Et si, au lieu de me lamenter sur ce que je n’ai pas, je m’extasiais sur ce à quoi j’ai accès? L’amour de mon conjoint (que j’ai tendance à prendre pour acquis), la sécurité financière (j’ai beaucoup travaillé et économisé pour l’obtenir) et sociale (je vis au Québec), la santé physique (l’émotionnelle est plus problématique…), la créativité et la possibilité de m’exprimer de diverses façons (plastiques, littéraires). Et que dire des amitiés, qui me sont si chères?
Donc, qu’est-ce qui manque à mon bonheur? De la reconnaissance peut-être mais, après y avoir plusieurs fois réfléchi, surtout de l’inclusion, de l’appartenance à une communauté. Celle des artistes, des créateurs. Mais comment y parvenir, comment échapper à la solitude de l’atelier (bénéfique mais qui à la long terme peut se faire pénible)?
Et pourquoi est-ce que je tiens tant à persévérer? Parce que j’adhère à cette citation de l’écrivain Paul Auster (1947-2024):
«Le vrai but de l’art n’est pas de créer de beaux objets: c’est une méthode de réflexion, un moyen d’appréhender l’univers et d’y trouver sa place.» (Moon Palace)
Trouver sa place, voilà le défi! Voilà mon défi…
Intermède culturel 2
Je suis abonnée à l’infolettre hebdomadaire de Colossal, un magazine américain basé à Chicago qui met en lumière des artistes contemporains de tous les horizons et nationalités. J’y ai récemment découvert Pep Carrió, originaire de Palma de Majorque (Espagne). Sur son site web, cliquez sur les images pour les voir en couleurs et même parfois s’animer! Cet illustrateur et designer graphique utilise un langage plastique tout simple et pourtant émouvant.
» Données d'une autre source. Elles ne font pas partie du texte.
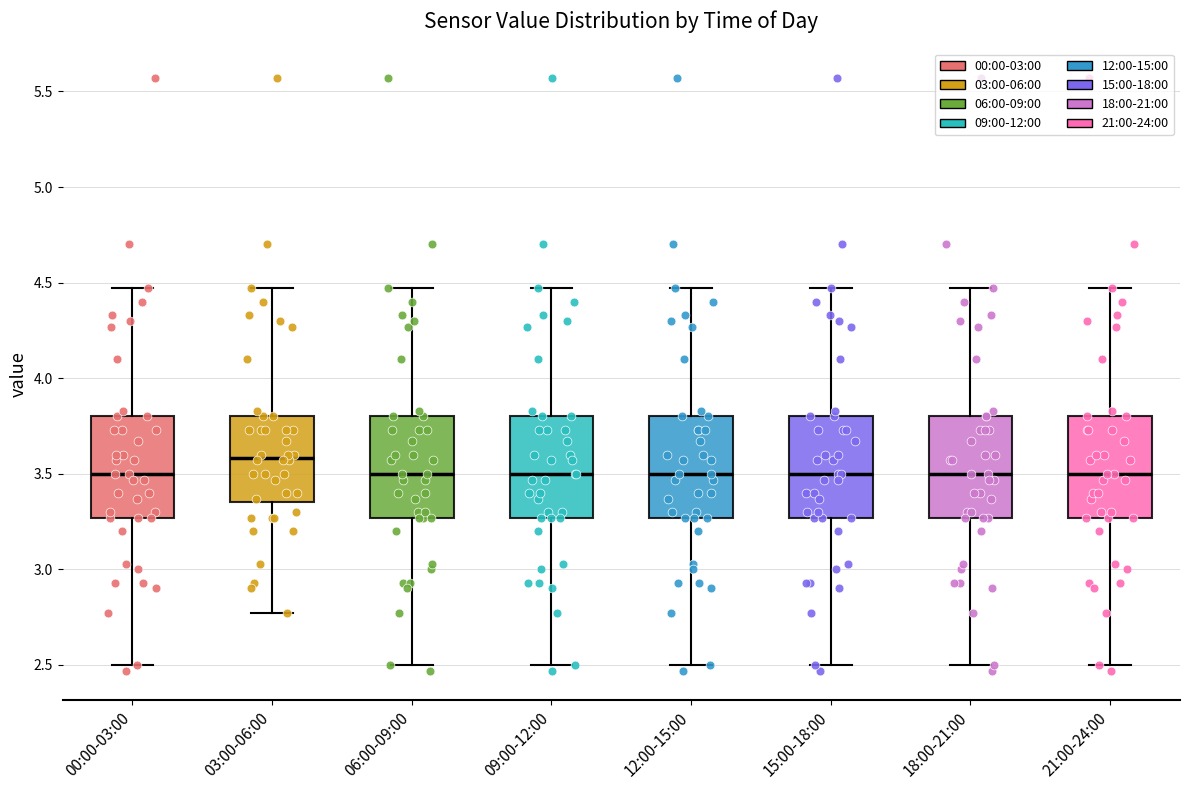

Which box has the highest median line?

03:00-06:00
Il tient également un journal quotidien de dessins (dont voici une vidéo), style carnet d’artiste. Vraiment très inspirant.
Coeur d’hydranger

Mon frère compositeur, dont je parlais plus tôt, vient de lancer son 10e album, Vortex, et pour la deuxième fois, il a utilisé une de mes oeuvres (le photomontage Impermanence, recadré pour la circonstance) pour la couverture. Velours!
De mon côté, j’ai décidé de joindre une de ses nouvelles pièces musicales à une exploration vidéo que je viens de soumettre pour un dossier de candidature pour une résidence (oui, je persiste à me cogner la tête sur le mur). J’ai choisi la reconstruction, en photogrammétrie, d’une branche d’hydranger (réalisée à l’automne à la Chambre Blanche), que j’ai poussée à l’extrême dans le grossissement, ce qui accentue notre perception des polygones et des sommets du maillage, et en jouant sur le mouvement et les superpositions. J'ai également extrait deux images de la vidéo que j'ai retravaillées. Voici donc «l'objet original» puis deux «interprétations» (l'une d'elles coiffe d'ailleurs ce billet):
Et maintenant la vidéo (durée: 2:03):
Est-ce que ça fonctionne bien? Le rythme des images de ce voyage visuel plutôt trépidant est-il trop rapide? Je ne sais plus trop. Je vais laisser décanter…
Si vous avez des commentaires à ce sujet (idéalement constructifs, mais pas complaisants), n’hésitez pas à m’écrire.
Conclusion
Quelle belle lumière dans l’atelier lorsque je me suis levée! Je l’ai reçue en plein coeur. Décidément, l’ascenseur des émotions me cause toutes sortes de surprises… Dommage que je ne puisse pas choisir l'étage où m'arrêter!